Yep. The XOR trick - relying on special use of opcode rather than special register - is probably related to limited number of (general purpose) registers in typical '70 era CPU design (8080, 6502, Z80, 8086).
Unfortunately, 6502 can't XOR the accumulator with itself. I don't recall if the Z80 can, and loading an immediate 0 would be most efficient on those anyway.
XOR A absolutely works on Z80 and it's of course faster and shorter than loading a zero value with LD A,0.
LD A,0 is encoded to 2 bytes while XOR A is encoded as a single opcode.
XOR A has the additional benefit to also clear all the flags to 0. Sub A will clear the accumulator, but it will always set the N flag on Z80.
Yeah, the article seems to have missed the likely biggest reason that this is the popular x86 idiom - that it was already the popular 8080/Z80 idiom from the CP/M era, and there's a direct line (and a bunch of early 8086 DOS applications were mechanically translated assembly code, so while they are "different" architectures they're still solidly related.)

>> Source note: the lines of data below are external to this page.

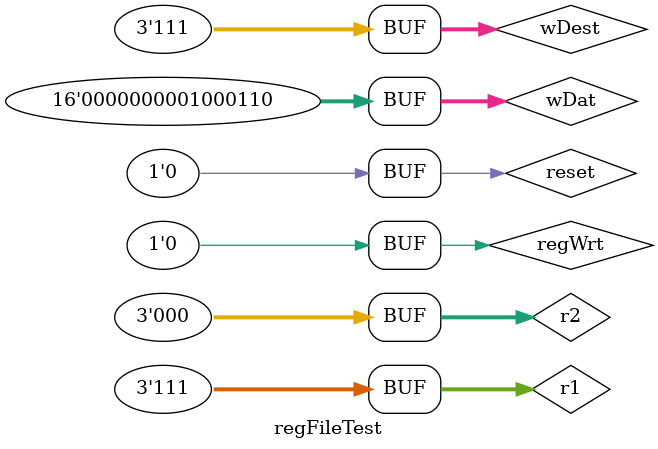
<source format=v>
`timescale 1ns / 1ps


module regFileTest;

	// Inputs
	reg [2:0] r1;
	reg [2:0] r2;
	reg [2:0] wDest;
	reg [15:0] wDat;
	reg regWrt;
	reg reset;

	// Outputs
	wire [15:0] r1out;
	wire [15:0] r2out;
	wire [15:0] mainReg;

	// Instantiate the Unit Under Test (UUT)
	regFile16bit8reg uut (
		.r1(r1), 
		.r2(r2), 
		.wDest(wDest), 
		.wDat(wDat), 
		.regWrt(regWrt), 
		.reset(reset), 
		.r1out(r1out), 
		.r2out(r2out), 
		.m(mainReg)
	);

	initial begin
		// Initialize Inputs
		r1 = 0;
		r2 = 0;
		wDest = 0;
		wDat = 0;
		regWrt = 0;
		reset = 0;

		// Wait 100 ns for global reset to finish
		#100;
		
		reset = 1; #10; reset = 0; #10;
		
		regWrt = 1;
		wDat = 1; wDest = 1; #10;
		wDat = 2; wDest = 2; #10;
		wDat = 3; wDest = 3; #10;
		wDat = 4; wDest = 4; #10;
		wDat = 5; wDest = 5; #10;
		wDat = 6; wDest = 6; #10;
		wDat = 7; wDest = 7; #10;
		regWrt = 0;
		wDat = 10; wDest = 1; #10;
		wDat = 20; wDest = 2; #10;
		wDat = 30; wDest = 3; #10;
		wDat = 40; wDest = 4; #10;
		wDat = 50; wDest = 5; #10;
		wDat = 60; wDest = 6; #10;
		wDat = 70; wDest = 7; #10;
		r1 = 0; r2 = 7; #10;
		r1 = 1; r2 = 6; #10;
		r1 = 2; r2 = 5; #10;
		r1 = 3; r2 = 4; #10;
		r1 = 4; r2 = 3; #10;
		r1 = 5; r2 = 2; #10;
		r1 = 6; r2 = 1; #10;
		r1 = 7; r2 = 0; #10;
        
		// Add stimulus here

	end
      
endmodule


</source>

The 6502 gets by doing immediate load: 2 clock cycles, 2 bytes (frequently followed by single byte register transfer instruction). Out of curiosity I did a quick scan of the MOS 1.20 rom of the BBC micro:
Are you sure you're not an LLM? There is no way anybody writing 6502 would do anything else, because there's no other way to do it.
(You can squeeze in a cheeky Txx instruction afterwards to get a 2-or-more-for-1, if that would be what you need - but this only saves bytes. Every instruction on the 6502 takes 2+ cycles! You could have done repeated immediate loads. The cycle count would be the same and the code would be more general.)
I suppose using Txx instructions rather than LDx is more of an idiom than intended to conserve space. Also, could an LDx #0 potentially be 3 cycles in the edge case where the PC crosses a page boundary? (I'm probably confused? Red herring?)
I don't know how the 6502's PC increment actually worked, but it was an exception to the general rule of page crossings (or the possibility thereof) incurring a penalty, or, as was also sometimes the case, just ignored entirely. (One big advantage of the latter approach: doing nothing does take 0 cycles.)
The full 16 bits would be incremented after each instruction byte fetched, and it didn't cost any extra if there was a carry out of the MSB.
And [as mentioned in the article] even modern x86 implementations have a zero register. So you have this weird special opcode that (when called with identical source and destination) only triggers register renaming
A move on SPARC is technically an OR of the source with the zero register. "move %l0, %l1" is assembled as "or %g0, %l0, %l1". So if you want to zero a register you OR %g0 with itself.